_TO DO:_
Please provide the entries below again, word for word.

_EXCERPTED RECORDS:_

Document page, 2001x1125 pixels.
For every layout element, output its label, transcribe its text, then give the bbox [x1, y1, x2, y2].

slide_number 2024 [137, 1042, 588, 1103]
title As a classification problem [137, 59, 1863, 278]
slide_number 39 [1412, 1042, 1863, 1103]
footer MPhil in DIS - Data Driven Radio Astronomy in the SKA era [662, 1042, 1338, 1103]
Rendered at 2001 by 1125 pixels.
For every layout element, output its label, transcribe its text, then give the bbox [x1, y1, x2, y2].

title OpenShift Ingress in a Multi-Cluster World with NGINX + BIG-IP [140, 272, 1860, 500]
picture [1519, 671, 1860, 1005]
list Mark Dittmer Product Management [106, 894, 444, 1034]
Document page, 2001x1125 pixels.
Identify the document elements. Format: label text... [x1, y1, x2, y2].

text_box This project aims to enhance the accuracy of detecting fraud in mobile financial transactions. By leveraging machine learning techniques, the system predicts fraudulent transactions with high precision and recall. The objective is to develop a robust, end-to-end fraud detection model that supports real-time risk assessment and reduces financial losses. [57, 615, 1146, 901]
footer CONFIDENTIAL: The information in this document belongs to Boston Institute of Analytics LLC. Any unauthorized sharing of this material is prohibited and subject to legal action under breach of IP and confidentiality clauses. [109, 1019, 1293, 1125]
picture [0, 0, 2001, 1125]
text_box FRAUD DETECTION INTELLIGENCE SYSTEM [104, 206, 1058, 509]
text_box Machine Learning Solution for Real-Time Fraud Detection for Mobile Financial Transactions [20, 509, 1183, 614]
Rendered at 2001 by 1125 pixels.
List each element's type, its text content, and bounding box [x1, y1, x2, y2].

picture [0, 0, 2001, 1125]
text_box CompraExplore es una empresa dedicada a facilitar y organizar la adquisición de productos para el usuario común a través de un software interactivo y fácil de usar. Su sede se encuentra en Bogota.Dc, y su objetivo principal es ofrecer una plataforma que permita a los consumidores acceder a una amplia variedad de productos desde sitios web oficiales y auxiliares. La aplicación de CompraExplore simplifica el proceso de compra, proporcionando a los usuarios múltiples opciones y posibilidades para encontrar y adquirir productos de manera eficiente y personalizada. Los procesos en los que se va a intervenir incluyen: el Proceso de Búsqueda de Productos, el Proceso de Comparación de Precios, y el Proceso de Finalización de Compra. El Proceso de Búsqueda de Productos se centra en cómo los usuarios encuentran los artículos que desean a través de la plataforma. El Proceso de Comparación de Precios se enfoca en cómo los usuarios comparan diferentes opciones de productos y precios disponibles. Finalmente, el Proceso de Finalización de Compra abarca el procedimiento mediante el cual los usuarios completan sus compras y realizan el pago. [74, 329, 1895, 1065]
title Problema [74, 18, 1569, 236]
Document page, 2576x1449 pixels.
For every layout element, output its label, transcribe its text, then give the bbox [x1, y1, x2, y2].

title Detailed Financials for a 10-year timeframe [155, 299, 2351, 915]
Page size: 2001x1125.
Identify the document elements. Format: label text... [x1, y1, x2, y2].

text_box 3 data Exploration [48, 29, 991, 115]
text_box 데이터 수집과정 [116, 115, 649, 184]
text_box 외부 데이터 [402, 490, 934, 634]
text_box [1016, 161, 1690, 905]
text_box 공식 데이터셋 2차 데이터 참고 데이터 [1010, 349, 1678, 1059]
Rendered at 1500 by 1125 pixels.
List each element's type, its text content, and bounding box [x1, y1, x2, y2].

_RESULT:_
Document page, 2001x1125 pixels.
For every layout element, output its label, transcribe its text, then give the bbox [x1, y1, x2, y2].

slide_number 2024 [137, 1042, 588, 1103]
title As a classification problem [137, 59, 1863, 278]
slide_number 39 [1412, 1042, 1863, 1103]
footer MPhil in DIS - Data Driven Radio Astronomy in the SKA era [662, 1042, 1338, 1103]
Rendered at 2001 by 1125 pixels.
For every layout element, output its label, transcribe its text, then give the bbox [x1, y1, x2, y2].

title OpenShift Ingress in a Multi-Cluster World with NGINX + BIG-IP [140, 272, 1860, 500]
picture [1519, 671, 1860, 1005]
list Mark Dittmer Product Management [106, 894, 444, 1034]
Document page, 2001x1125 pixels.
Identify the document elements. Format: label text... [x1, y1, x2, y2].

text_box This project aims to enhance the accuracy of detecting fraud in mobile financial transactions. By leveraging machine learning techniques, the system predicts fraudulent transactions with high precision and recall. The objective is to develop a robust, end-to-end fraud detection model that supports real-time risk assessment and reduces financial losses. [57, 615, 1146, 901]
footer CONFIDENTIAL: The information in this document belongs to Boston Institute of Analytics LLC. Any unauthorized sharing of this material is prohibited and subject to legal action under breach of IP and confidentiality clauses. [109, 1019, 1293, 1125]
picture [0, 0, 2001, 1125]
text_box FRAUD DETECTION INTELLIGENCE SYSTEM [104, 206, 1058, 509]
text_box Machine Learning Solution for Real-Time Fraud Detection for Mobile Financial Transactions [20, 509, 1183, 614]
Rendered at 2001 by 1125 pixels.
List each element's type, its text content, and bounding box [x1, y1, x2, y2].

picture [0, 0, 2001, 1125]
text_box CompraExplore es una empresa dedicada a facilitar y organizar la adquisición de productos para el usuario común a través de un software interactivo y fácil de usar. Su sede se encuentra en Bogota.Dc, y su objetivo principal es ofrecer una plataforma que permita a los consumidores acceder a una amplia variedad de productos desde sitios web oficiales y auxiliares. La aplicación de CompraExplore simplifica el proceso de compra, proporcionando a los usuarios múltiples opciones y posibilidades para encontrar y adquirir productos de manera eficiente y personalizada. Los procesos en los que se va a intervenir incluyen: el Proceso de Búsqueda de Productos, el Proceso de Comparación de Precios, y el Proceso de Finalización de Compra. El Proceso de Búsqueda de Productos se centra en cómo los usuarios encuentran los artículos que desean a través de la plataforma. El Proceso de Comparación de Precios se enfoca en cómo los usuarios comparan diferentes opciones de productos y precios disponibles. Finalmente, el Proceso de Finalización de Compra abarca el procedimiento mediante el cual los usuarios completan sus compras y realizan el pago. [74, 329, 1895, 1065]
title Problema [74, 18, 1569, 236]
Document page, 2576x1449 pixels.
For every layout element, output its label, transcribe its text, then give the bbox [x1, y1, x2, y2].

title Detailed Financials for a 10-year timeframe [155, 299, 2351, 915]
Page size: 2001x1125.
Identify the document elements. Format: label text... [x1, y1, x2, y2].

text_box 3 data Exploration [48, 29, 991, 115]
text_box 데이터 수집과정 [116, 115, 649, 184]
text_box 외부 데이터 [402, 490, 934, 634]
text_box [1016, 161, 1690, 905]
text_box 공식 데이터셋 2차 데이터 참고 데이터 [1010, 349, 1678, 1059]
Rendered at 1500 by 1125 pixels.
List each element's type, its text content, and bounding box [x1, y1, x2, y2].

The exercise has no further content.